§ **What the task asks**: Leaving out the pictures, retype the lines from the top of the listing through the line with "শিক্ষাবর্ষের বিগত বছরের" exactly.

§ **Dataset excerpts**:
--- START ---

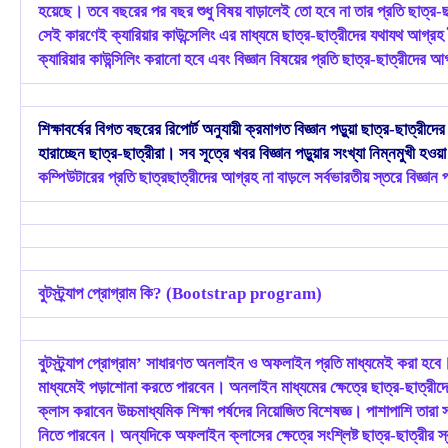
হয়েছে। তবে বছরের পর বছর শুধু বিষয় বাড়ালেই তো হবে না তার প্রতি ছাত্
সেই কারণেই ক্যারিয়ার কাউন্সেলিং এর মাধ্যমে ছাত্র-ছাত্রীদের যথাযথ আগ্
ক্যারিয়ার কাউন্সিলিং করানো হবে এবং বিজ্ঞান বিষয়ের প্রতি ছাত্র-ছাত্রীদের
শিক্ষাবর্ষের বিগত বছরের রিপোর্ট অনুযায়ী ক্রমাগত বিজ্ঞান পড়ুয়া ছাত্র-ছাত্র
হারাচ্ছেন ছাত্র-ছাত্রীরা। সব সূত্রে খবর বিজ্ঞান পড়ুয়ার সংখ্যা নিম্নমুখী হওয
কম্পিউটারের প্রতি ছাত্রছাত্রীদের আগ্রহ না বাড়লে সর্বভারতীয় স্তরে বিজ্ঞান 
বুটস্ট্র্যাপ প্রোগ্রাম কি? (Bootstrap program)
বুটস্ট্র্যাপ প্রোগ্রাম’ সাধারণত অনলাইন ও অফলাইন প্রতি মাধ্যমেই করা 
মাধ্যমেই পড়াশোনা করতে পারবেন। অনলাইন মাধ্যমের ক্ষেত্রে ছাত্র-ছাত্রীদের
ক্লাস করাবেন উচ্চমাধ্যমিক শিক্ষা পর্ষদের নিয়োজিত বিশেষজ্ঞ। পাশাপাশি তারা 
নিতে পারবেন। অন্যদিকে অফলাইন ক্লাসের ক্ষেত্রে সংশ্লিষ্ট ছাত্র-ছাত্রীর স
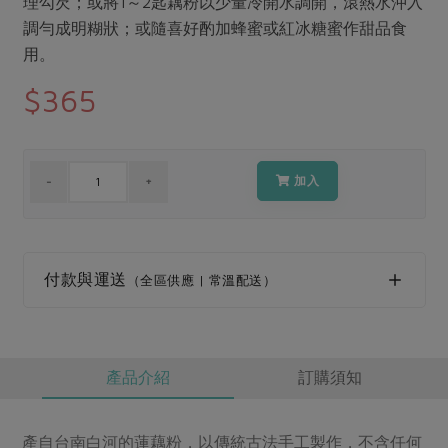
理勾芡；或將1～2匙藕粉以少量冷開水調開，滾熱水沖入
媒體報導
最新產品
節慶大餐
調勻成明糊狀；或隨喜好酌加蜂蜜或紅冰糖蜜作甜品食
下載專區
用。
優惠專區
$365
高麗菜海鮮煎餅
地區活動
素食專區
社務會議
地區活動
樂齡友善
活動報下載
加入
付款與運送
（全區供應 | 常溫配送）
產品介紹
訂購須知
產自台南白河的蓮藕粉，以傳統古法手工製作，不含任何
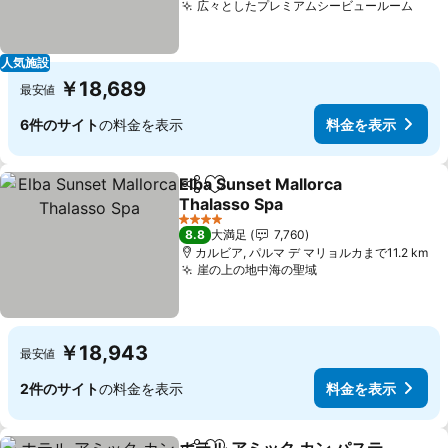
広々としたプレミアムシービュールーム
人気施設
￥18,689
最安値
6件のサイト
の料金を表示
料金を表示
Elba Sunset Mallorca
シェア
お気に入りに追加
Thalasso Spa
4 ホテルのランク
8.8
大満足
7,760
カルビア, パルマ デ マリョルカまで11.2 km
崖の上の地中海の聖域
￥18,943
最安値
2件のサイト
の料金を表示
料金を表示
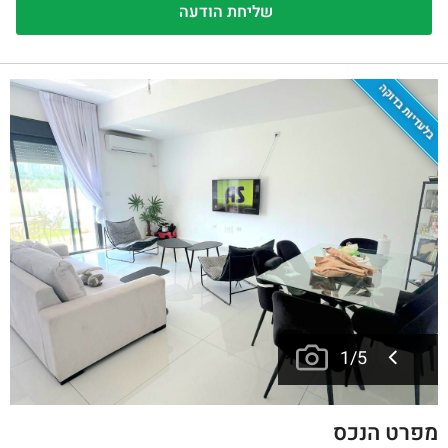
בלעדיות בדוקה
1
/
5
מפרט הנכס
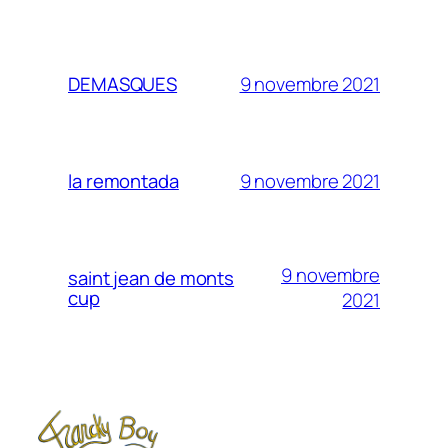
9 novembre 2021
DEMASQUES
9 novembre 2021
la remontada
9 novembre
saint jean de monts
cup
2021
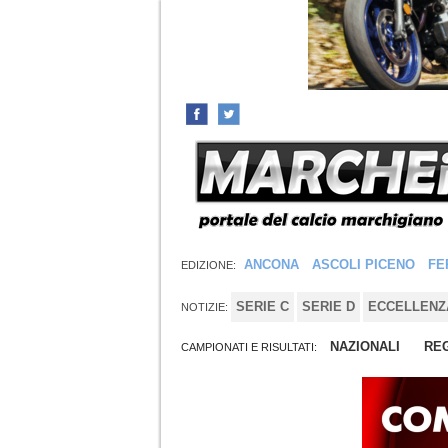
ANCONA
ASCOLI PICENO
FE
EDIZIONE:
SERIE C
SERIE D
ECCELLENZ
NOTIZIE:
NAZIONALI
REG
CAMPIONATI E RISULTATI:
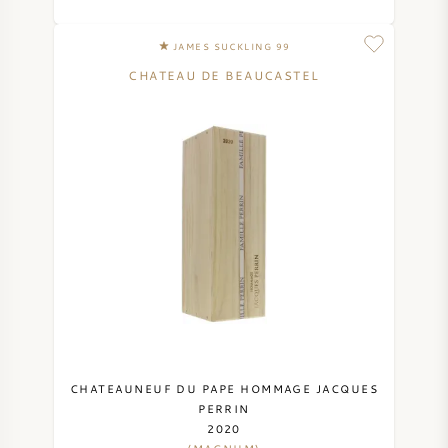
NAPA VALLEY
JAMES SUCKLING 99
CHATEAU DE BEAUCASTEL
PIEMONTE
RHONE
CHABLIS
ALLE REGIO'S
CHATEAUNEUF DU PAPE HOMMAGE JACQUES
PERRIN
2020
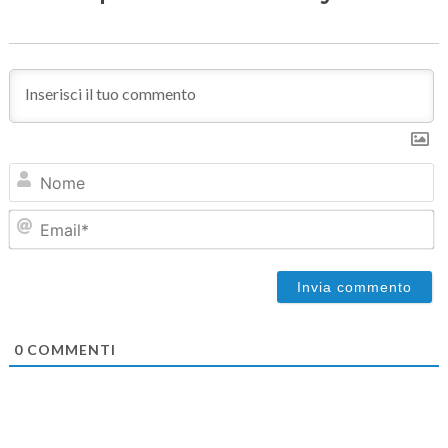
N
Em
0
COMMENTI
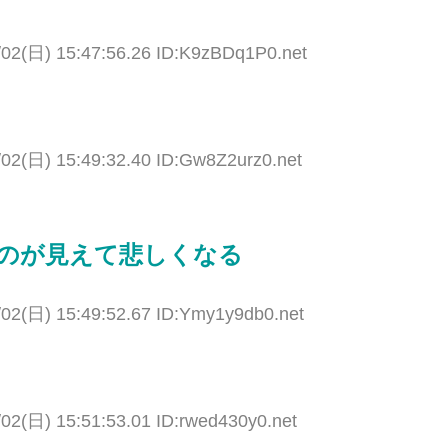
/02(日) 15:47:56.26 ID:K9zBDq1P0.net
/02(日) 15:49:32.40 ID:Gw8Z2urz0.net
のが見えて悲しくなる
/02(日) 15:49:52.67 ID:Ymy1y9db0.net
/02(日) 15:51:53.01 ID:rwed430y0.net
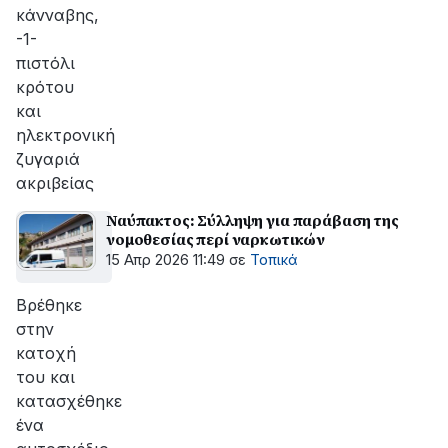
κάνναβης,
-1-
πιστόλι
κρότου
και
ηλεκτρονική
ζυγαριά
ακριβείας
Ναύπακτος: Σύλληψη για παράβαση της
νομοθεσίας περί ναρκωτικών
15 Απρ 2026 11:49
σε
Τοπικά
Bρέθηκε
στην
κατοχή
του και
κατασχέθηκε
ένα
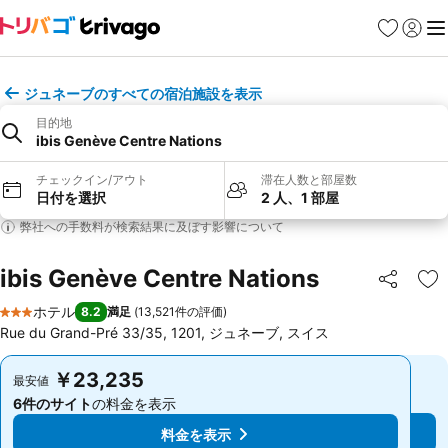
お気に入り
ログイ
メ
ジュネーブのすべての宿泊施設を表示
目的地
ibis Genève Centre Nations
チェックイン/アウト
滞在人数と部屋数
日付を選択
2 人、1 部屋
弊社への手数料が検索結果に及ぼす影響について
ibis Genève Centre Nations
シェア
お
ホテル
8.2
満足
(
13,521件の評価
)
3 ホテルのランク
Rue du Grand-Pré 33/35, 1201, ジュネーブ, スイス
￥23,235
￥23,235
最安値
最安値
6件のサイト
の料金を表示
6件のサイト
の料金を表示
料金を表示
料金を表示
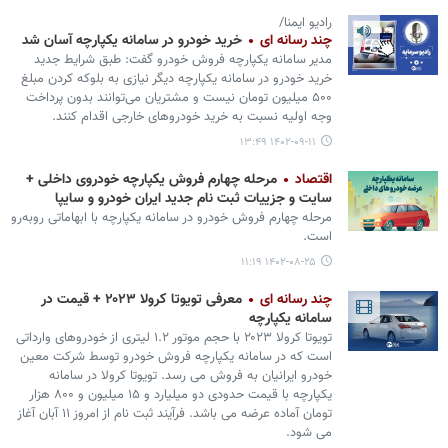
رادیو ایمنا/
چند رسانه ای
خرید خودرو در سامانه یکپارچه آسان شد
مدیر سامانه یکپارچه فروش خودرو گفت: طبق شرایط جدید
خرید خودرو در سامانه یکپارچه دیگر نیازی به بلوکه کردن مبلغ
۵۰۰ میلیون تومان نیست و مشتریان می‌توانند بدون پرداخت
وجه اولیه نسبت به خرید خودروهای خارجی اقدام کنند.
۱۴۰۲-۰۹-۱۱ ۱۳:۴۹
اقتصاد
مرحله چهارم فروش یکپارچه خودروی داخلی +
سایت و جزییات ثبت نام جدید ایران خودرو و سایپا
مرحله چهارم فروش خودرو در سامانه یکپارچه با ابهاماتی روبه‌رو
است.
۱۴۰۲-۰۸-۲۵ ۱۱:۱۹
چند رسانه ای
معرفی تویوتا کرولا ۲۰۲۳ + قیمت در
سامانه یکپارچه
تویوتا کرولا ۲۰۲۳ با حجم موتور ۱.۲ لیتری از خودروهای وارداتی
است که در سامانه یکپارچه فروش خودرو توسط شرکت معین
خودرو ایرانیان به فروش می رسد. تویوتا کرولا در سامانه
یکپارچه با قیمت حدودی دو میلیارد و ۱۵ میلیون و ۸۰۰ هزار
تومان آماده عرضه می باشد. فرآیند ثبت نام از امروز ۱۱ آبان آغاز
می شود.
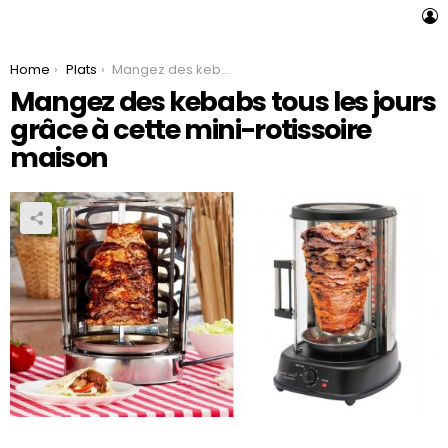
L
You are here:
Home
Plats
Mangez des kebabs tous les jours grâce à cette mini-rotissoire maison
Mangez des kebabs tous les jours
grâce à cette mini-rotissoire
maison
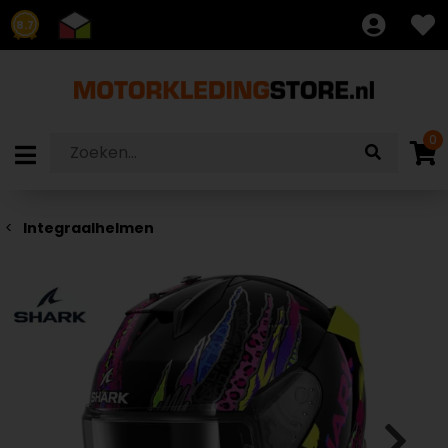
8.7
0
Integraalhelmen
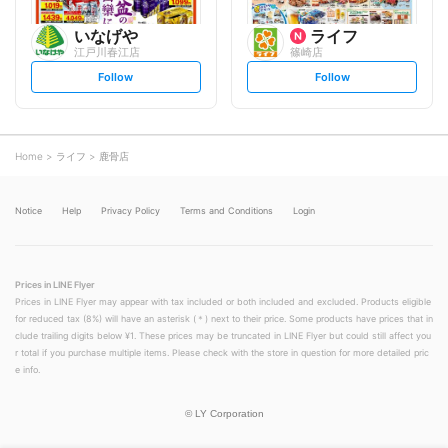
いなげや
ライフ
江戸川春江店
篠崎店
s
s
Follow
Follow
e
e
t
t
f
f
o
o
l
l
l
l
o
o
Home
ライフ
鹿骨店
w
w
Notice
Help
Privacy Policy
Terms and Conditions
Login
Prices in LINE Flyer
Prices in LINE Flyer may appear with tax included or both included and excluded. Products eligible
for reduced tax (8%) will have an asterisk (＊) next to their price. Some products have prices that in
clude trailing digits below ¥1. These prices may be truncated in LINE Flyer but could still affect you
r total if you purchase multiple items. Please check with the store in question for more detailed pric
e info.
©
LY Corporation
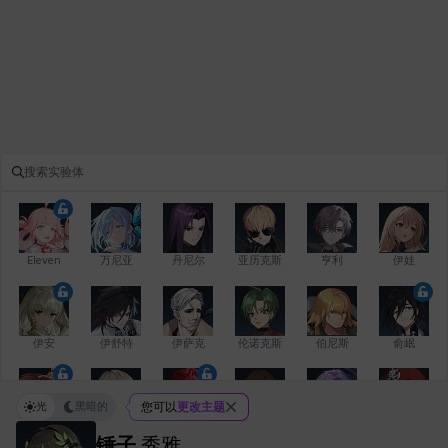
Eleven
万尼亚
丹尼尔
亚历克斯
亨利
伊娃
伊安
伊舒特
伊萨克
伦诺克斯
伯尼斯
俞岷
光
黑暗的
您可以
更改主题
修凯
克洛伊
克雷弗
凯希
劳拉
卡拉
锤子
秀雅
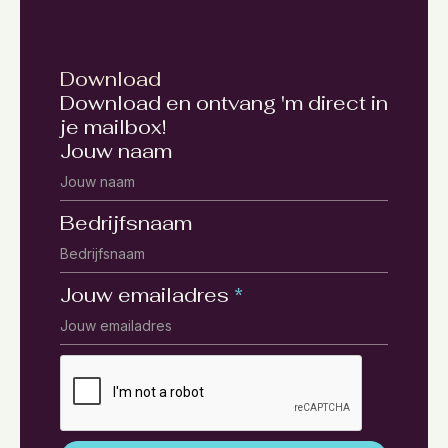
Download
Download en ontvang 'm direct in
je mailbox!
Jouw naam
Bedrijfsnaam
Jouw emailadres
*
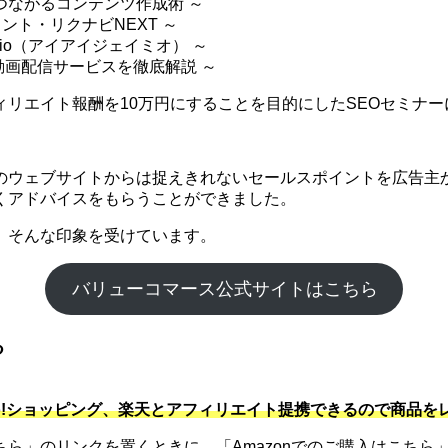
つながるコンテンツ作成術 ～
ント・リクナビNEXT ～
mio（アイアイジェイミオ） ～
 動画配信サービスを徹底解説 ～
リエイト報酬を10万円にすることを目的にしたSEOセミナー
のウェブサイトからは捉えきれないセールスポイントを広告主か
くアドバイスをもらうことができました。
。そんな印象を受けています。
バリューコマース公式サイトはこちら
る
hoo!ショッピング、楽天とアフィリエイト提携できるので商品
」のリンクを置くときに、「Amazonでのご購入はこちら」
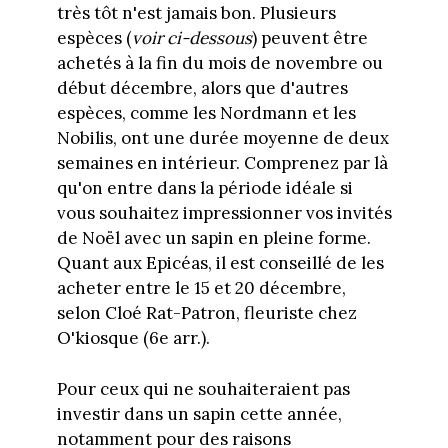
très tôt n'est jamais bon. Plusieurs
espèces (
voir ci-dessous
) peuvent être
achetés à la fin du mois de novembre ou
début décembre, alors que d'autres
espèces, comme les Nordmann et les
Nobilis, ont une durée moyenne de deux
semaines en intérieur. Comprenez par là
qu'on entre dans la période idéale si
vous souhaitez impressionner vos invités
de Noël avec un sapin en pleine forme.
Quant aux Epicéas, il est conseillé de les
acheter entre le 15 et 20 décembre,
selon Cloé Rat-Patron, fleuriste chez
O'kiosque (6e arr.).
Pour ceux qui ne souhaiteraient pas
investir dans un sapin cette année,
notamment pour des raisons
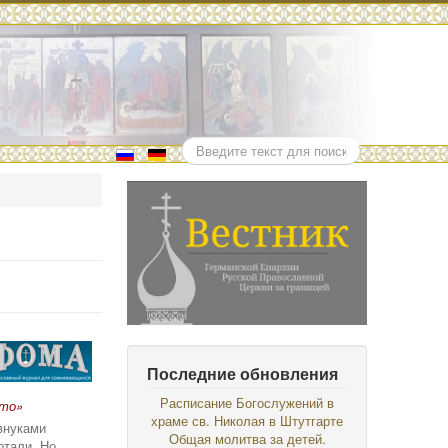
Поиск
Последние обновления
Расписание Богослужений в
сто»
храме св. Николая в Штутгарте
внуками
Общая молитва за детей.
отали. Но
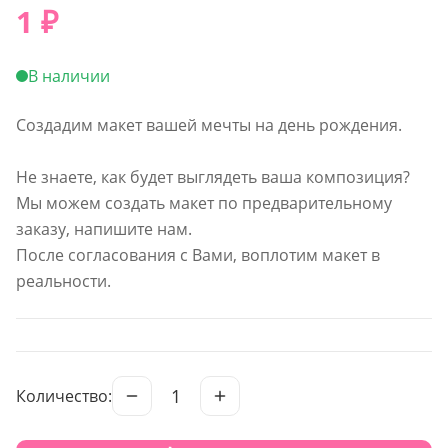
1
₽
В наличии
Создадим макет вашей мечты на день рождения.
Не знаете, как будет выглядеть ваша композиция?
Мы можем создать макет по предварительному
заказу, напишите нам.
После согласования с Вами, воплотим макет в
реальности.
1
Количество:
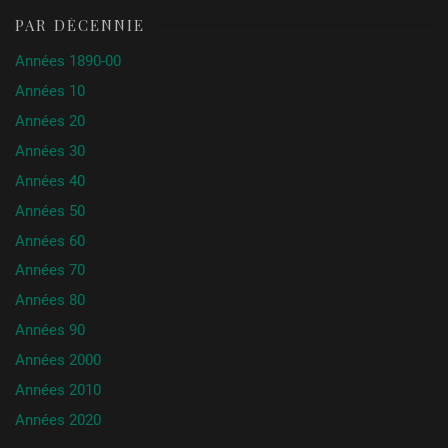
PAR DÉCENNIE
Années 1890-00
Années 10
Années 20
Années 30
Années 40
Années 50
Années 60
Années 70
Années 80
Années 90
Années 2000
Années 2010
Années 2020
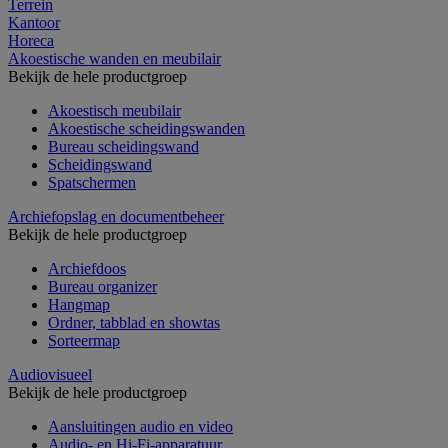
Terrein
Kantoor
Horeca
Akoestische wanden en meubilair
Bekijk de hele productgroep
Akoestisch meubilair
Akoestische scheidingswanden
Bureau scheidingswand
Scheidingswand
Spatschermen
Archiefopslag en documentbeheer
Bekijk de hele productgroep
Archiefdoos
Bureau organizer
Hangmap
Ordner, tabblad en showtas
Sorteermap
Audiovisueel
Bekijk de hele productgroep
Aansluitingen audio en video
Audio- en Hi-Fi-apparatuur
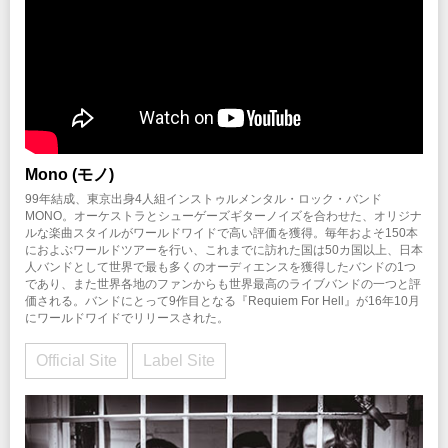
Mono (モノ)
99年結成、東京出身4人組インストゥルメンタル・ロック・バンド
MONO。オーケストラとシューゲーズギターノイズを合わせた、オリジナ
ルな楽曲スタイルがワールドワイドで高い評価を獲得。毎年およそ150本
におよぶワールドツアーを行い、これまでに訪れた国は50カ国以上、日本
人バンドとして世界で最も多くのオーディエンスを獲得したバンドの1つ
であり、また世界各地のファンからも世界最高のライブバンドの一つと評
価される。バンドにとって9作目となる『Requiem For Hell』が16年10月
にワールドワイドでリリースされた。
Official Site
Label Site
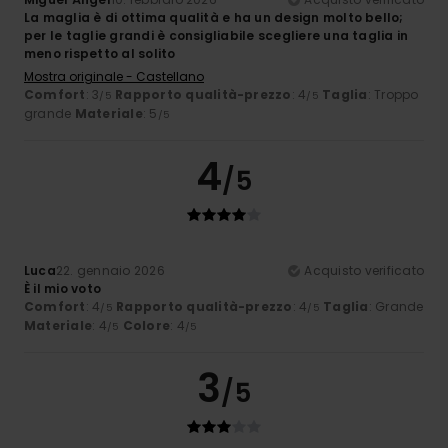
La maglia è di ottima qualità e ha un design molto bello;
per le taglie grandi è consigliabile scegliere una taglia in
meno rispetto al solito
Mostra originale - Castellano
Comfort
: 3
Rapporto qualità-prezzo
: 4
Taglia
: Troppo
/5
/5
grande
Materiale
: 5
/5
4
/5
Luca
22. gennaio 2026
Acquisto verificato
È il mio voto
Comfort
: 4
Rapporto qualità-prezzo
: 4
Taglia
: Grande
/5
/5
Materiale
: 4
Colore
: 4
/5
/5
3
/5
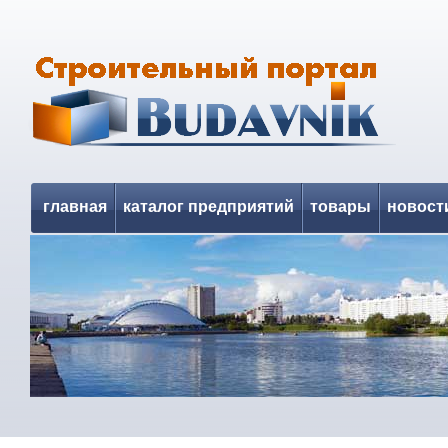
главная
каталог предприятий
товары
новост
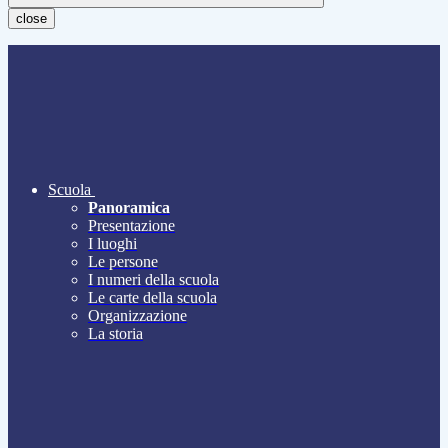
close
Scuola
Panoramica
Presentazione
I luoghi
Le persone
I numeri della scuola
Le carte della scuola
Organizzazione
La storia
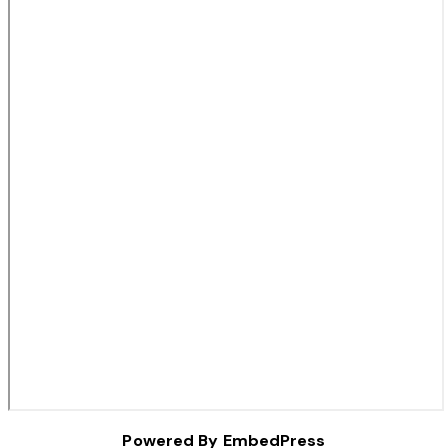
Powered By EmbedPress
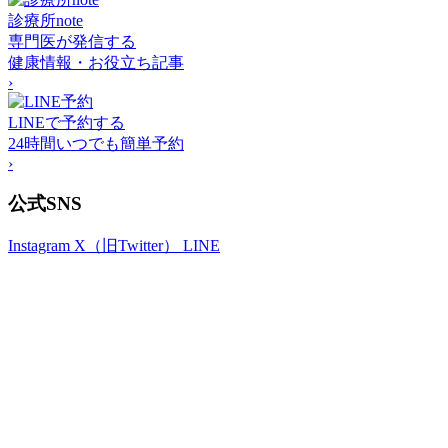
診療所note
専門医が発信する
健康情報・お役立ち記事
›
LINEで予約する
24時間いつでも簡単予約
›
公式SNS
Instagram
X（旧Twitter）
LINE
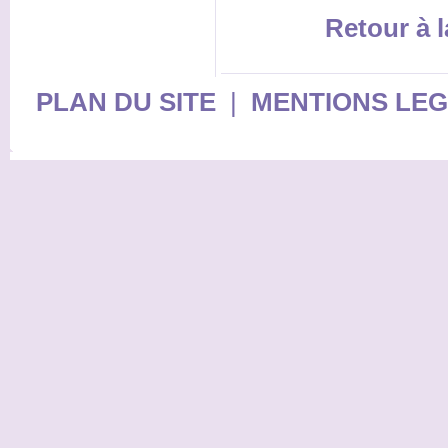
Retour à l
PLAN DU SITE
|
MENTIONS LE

--- END ---

§ **Worked solution**:
হয়েছে। তবে বছরের পর বছর শুধু বিষয় বাড়ালেই তো হবে না তার প্রতি ছাত্
সেই কারণেই ক্যারিয়ার কাউন্সেলিং এর মাধ্যমে ছাত্র-ছাত্রীদের যথাযথ আগ্
ক্যারিয়ার কাউন্সিলিং করানো হবে এবং বিজ্ঞান বিষয়ের প্রতি ছাত্র-ছাত্রীদের
শিক্ষাবর্ষের বিগত বছরের রিপোর্ট অনুযায়ী ক্রমাগত বিজ্ঞান পড়ুয়া ছাত্র-ছাত্র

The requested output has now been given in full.